*** Opening of Document extract ***

# Who is your dream fourball Pairing?



## Hennie Bogan (Nov 14, 2006)

Hello I was just wondering if you could pick any three players from any time in history to play 18holes with you who would they be? After much thought and deliberation I'd go for Ben Hogan, Nick Faldo and Lee Trevino.
I do mean golfers by the way, ideas like, Keira Knightley, Famke Janssen and Winona Ryder would be a completely different poll!







Golf Mind coach based in NW England. Gives lesson in Didsbury, Chester and Macclesfield.
Want help making the game simpler? Same swing but better score?
Pros are always telling us that the game is ninety percent in the mind, isn't it about time yu educated your mind?
Email: [email protected]


----------



## Fore! (Oct 17, 2006)

faldo, woods and nichlaus. god i would be stuffed


----------



## fitz-uk (Apr 28, 2006)

I'd have to say, Faldo, Woods, and Luke Donald.


----------



## Police (Oct 26, 2006)

Woods, Palmer, Nickalous :laugh: 

God that would be a close one


----------



## Fore! (Oct 17, 2006)

but you would win wouldnt you police.

*** Close of Document extract ***
*** Opening of Material shown ***

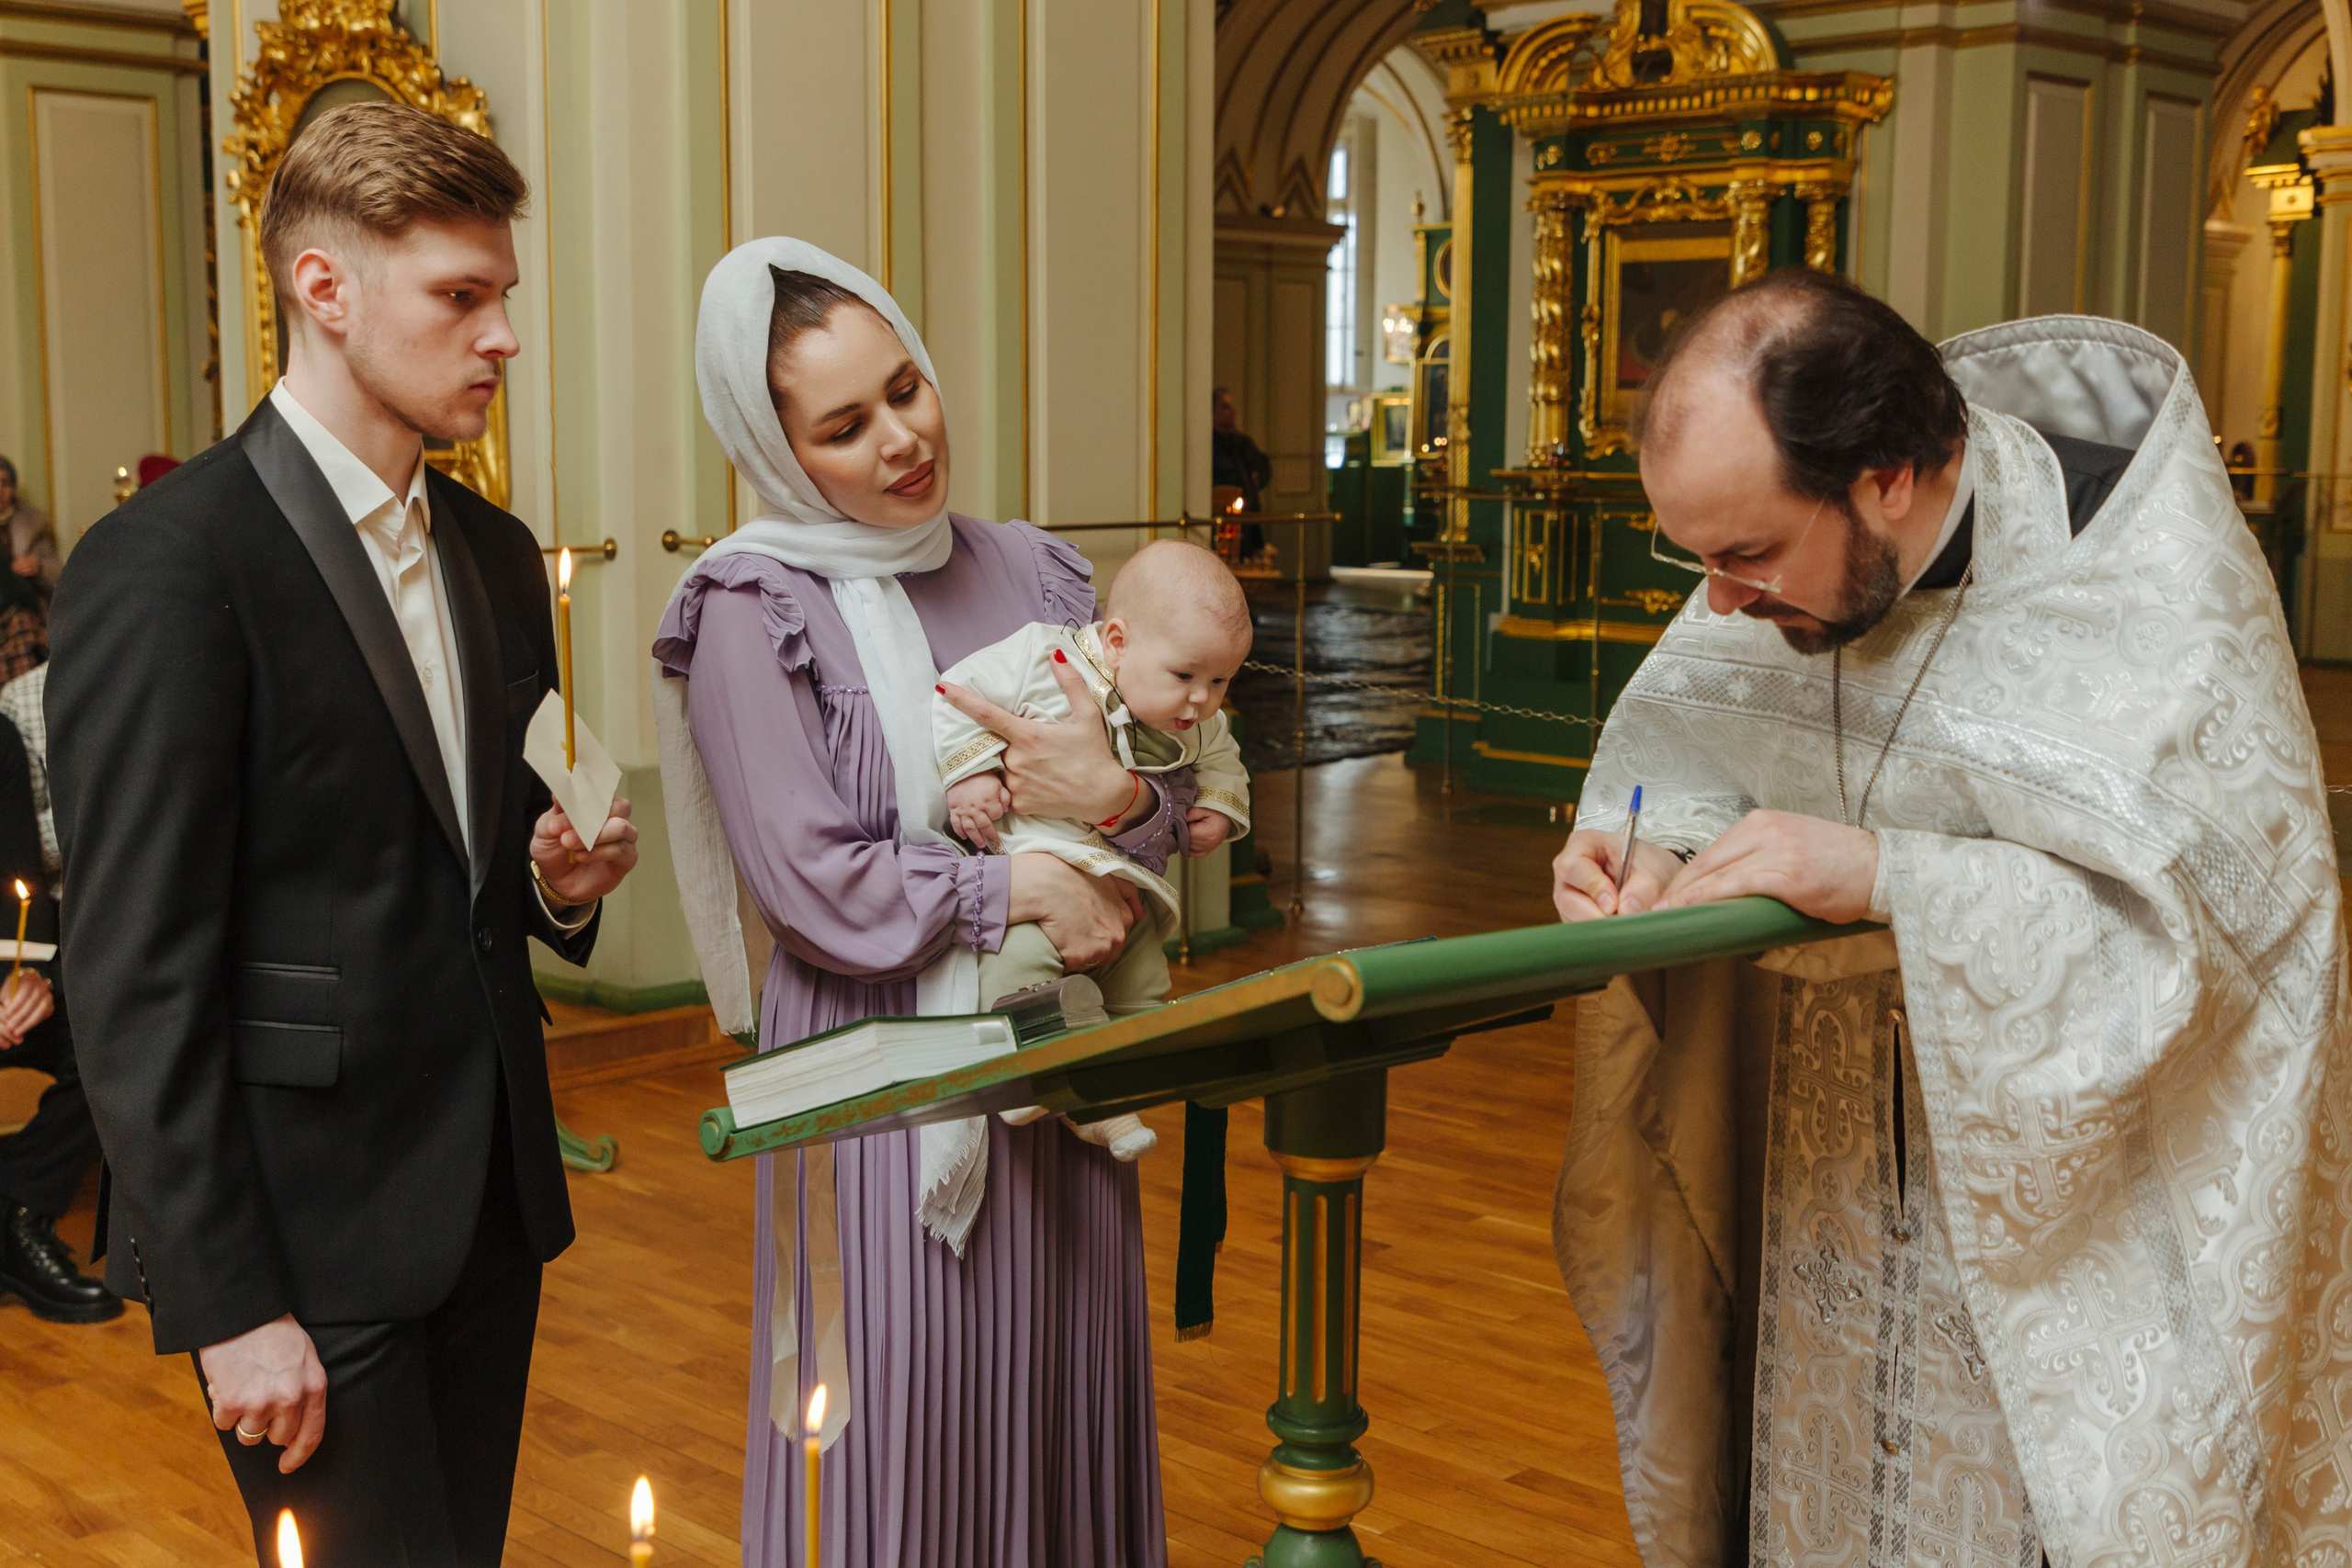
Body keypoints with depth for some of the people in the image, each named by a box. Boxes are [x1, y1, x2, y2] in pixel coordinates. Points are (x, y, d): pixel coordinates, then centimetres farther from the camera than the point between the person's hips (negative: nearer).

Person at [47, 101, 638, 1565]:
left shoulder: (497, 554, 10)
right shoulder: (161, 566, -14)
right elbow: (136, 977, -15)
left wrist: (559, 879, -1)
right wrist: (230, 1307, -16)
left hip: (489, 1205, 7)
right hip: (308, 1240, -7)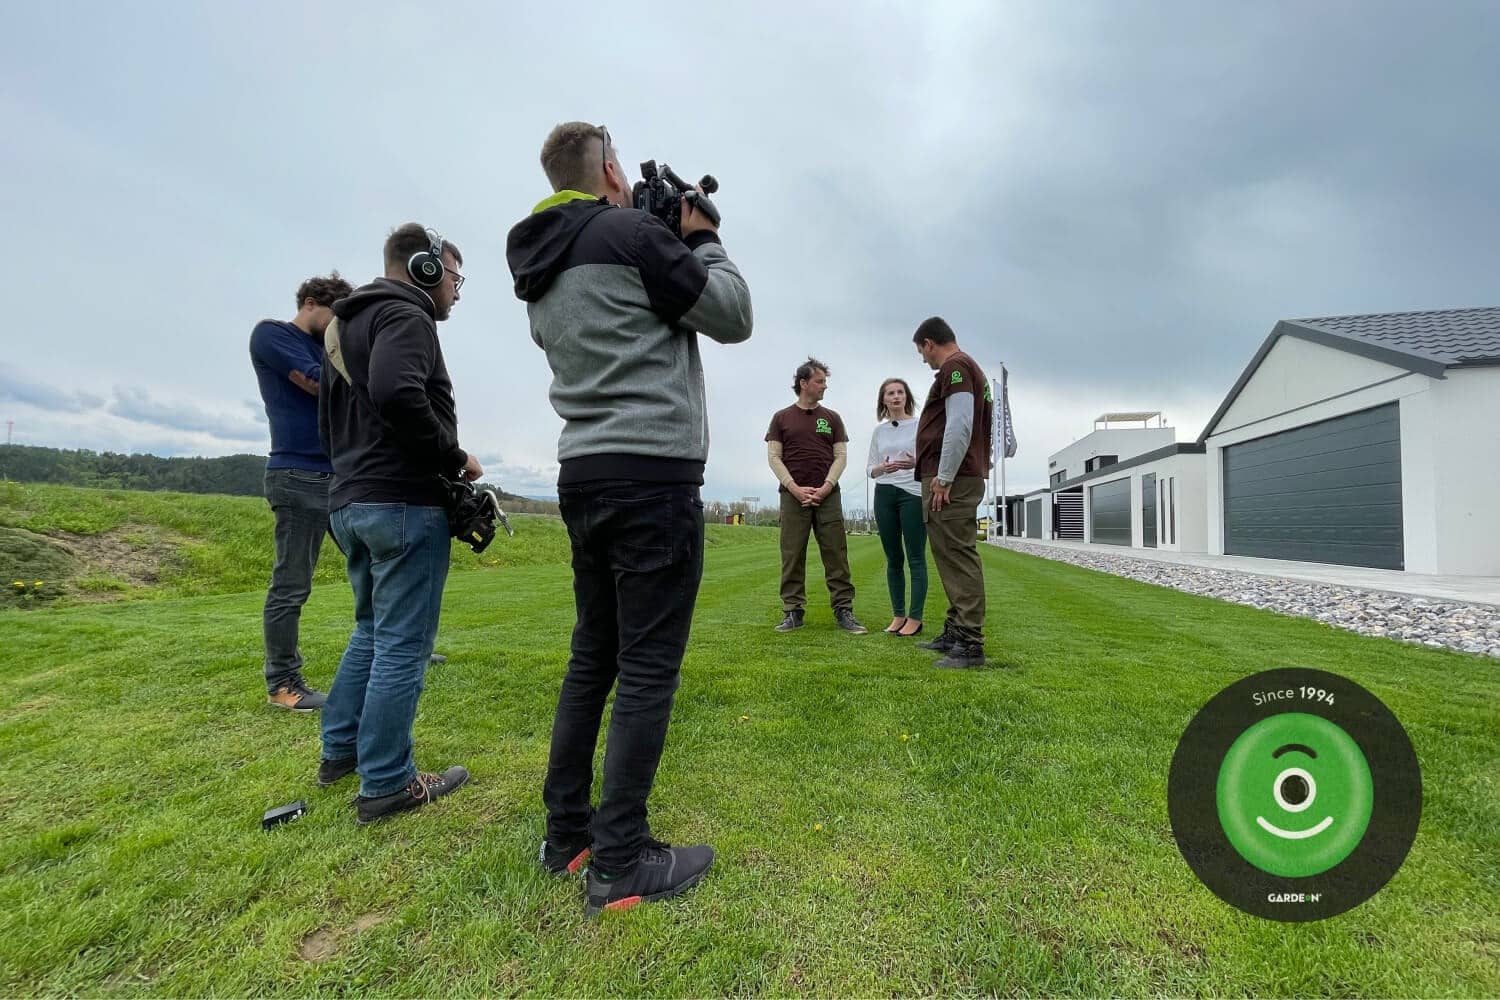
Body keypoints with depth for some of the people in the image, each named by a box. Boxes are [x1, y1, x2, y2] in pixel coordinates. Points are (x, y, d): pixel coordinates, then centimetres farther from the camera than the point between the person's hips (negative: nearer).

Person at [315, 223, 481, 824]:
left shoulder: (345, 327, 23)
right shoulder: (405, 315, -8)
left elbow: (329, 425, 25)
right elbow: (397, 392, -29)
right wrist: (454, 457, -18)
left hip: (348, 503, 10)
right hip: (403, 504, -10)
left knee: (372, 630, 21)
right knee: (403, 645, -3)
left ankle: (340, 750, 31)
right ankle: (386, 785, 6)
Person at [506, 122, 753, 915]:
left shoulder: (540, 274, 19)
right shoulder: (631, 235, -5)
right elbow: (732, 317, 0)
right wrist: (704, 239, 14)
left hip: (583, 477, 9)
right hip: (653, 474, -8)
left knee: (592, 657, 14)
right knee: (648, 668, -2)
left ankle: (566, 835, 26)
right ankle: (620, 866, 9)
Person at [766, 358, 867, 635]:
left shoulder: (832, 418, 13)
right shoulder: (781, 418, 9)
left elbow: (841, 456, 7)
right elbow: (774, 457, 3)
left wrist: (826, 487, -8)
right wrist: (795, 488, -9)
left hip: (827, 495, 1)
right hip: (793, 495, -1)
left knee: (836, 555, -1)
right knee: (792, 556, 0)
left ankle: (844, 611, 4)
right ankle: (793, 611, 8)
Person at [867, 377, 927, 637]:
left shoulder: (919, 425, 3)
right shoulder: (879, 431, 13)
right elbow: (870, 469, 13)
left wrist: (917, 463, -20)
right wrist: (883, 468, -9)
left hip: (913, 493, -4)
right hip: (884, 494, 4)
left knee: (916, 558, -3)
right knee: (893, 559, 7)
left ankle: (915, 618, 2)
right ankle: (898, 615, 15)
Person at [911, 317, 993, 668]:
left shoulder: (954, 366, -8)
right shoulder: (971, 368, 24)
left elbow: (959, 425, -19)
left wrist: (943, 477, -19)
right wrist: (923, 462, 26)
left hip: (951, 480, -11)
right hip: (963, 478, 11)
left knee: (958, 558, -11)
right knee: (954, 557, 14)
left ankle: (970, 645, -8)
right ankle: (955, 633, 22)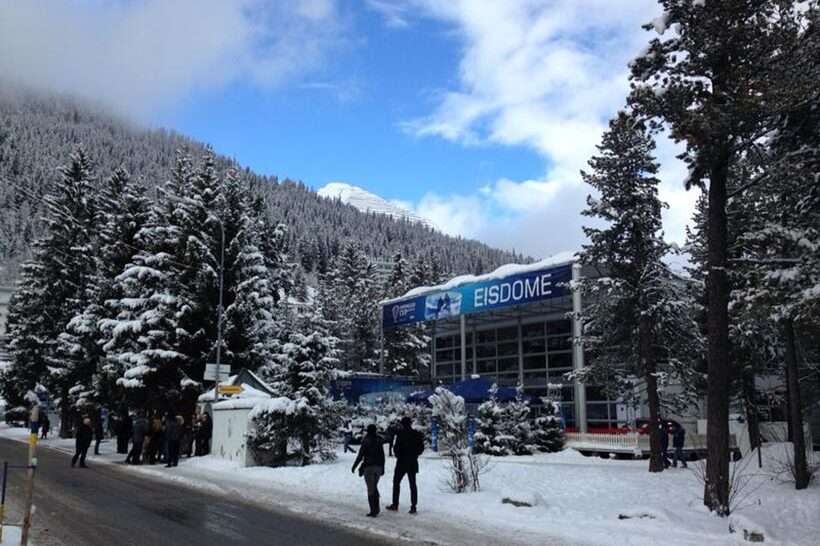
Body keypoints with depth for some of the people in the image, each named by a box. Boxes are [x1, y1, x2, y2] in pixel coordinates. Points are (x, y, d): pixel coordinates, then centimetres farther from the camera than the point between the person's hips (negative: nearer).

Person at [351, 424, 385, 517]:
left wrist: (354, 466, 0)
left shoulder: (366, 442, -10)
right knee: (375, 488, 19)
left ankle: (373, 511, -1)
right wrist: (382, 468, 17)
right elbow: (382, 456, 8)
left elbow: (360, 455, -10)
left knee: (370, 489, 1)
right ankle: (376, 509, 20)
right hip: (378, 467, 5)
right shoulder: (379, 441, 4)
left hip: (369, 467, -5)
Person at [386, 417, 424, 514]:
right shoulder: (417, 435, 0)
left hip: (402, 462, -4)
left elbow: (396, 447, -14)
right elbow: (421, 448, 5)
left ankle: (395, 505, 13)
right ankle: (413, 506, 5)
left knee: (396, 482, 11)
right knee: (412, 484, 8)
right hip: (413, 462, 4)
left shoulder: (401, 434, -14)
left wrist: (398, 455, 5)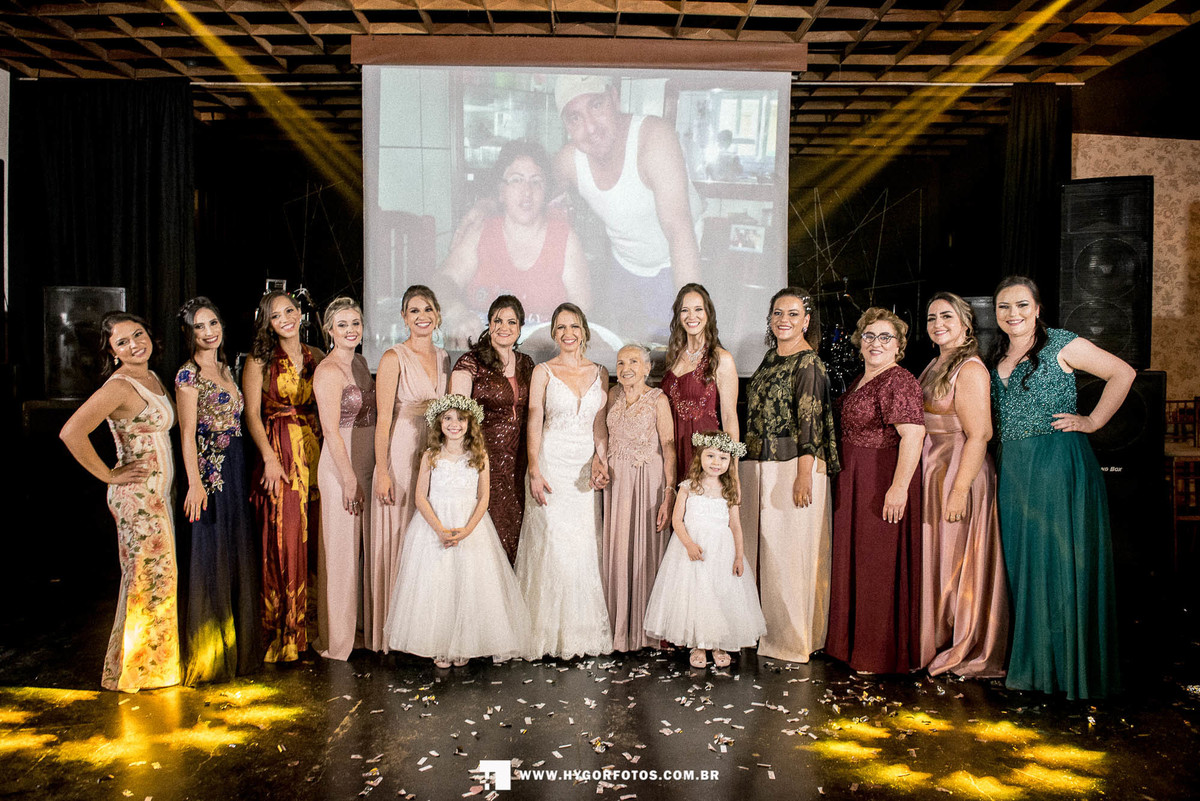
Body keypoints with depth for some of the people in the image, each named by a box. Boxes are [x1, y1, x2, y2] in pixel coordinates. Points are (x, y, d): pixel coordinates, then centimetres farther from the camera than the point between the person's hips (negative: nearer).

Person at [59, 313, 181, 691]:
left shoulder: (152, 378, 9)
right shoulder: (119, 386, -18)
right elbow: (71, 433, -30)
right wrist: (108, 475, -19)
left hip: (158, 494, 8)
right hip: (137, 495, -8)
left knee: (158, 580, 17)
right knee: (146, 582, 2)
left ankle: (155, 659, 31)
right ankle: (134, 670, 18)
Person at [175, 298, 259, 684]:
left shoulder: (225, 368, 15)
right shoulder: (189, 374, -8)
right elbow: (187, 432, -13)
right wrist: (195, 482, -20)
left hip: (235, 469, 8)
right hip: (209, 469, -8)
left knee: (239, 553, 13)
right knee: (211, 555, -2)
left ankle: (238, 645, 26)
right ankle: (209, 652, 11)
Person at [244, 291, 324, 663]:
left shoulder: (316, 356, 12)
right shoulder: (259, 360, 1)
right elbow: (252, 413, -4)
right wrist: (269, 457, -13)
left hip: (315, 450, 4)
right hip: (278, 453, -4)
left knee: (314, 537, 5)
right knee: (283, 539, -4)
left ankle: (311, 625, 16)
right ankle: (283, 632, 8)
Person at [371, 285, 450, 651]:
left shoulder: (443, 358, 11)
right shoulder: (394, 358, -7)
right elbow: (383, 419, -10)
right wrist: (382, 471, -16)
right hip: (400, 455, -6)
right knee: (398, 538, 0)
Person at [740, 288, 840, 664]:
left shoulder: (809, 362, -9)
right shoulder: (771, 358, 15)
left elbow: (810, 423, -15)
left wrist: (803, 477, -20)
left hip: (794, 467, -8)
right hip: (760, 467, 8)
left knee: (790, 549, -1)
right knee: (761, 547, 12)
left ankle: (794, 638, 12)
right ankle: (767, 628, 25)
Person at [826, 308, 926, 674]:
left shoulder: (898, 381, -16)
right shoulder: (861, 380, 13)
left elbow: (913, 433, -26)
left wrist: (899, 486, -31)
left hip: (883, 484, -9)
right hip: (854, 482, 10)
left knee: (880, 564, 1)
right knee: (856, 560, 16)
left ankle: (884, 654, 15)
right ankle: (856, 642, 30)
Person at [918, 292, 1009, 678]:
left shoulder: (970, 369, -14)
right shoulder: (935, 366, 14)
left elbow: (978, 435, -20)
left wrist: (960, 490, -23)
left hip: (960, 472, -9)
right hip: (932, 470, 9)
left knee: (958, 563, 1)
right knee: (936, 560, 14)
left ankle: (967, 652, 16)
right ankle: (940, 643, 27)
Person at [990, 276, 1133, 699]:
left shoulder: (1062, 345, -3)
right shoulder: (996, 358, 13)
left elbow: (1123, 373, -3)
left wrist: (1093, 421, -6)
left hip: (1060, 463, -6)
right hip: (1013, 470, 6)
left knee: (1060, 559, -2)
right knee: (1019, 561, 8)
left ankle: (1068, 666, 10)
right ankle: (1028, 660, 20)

*** Close of Material shown ***

*Work to be completed*
Write the next part of the forum thread about dream fourball golf partners, picking up after its final post. The records have no connection to the forum thread.

*Exercise output*
10 & 8


----------



## jump15vc (Jul 30, 2006)

Tiger, Hogan, and Francis Ouimet

It'd be fun to see how that played out, i could probably outdrive hogan and ouimet but they'd smoke me around the greens

I added ouimet to have the biggest underdog ever out there, i think thats bigger than winning when you should because your better like nicklaus and woods


----------



## Police (Oct 26, 2006)

:laugh:


Fore! said:


> but you would win wouldnt you police.
> 10 & 8


Course i would...if i had shots :laugh:


----------



## 373 (Jun 9, 2006)

Bobby Jones, Jack Nicklaus, Tiger Woods... style, thought and power personified.

If I wanted to play with someone just to learn how to emulate their swing, it would be Ernie Els. At 6' 7" tall, I'm always interested to see as much of him on tv as possible, hoping to pick up a bit of technique for us tall people.


----------



## Police (Oct 26, 2006)

Els swing is sooo smooth i almost feel jelous watching him


----------



## Fore! (Oct 17, 2006)

i like adam scotts swing


----------



## 373 (Jun 9, 2006)

I think the truth is, the young guns have almost all got good swings. I love the slow motion replays to see how simple they realy are. I'm impressed with how the younger generation is being taught. It speaks well for the future of the game.

I used to love to watch Carol Mann when she was still active. She adapted the game to her height better, IMHO, than many of the other tall players like George Archer. Hers was a beautiful swing to watch and I learned a lot following her around a couple tournaments in Louisville on the old LPGA schedule from the 70's.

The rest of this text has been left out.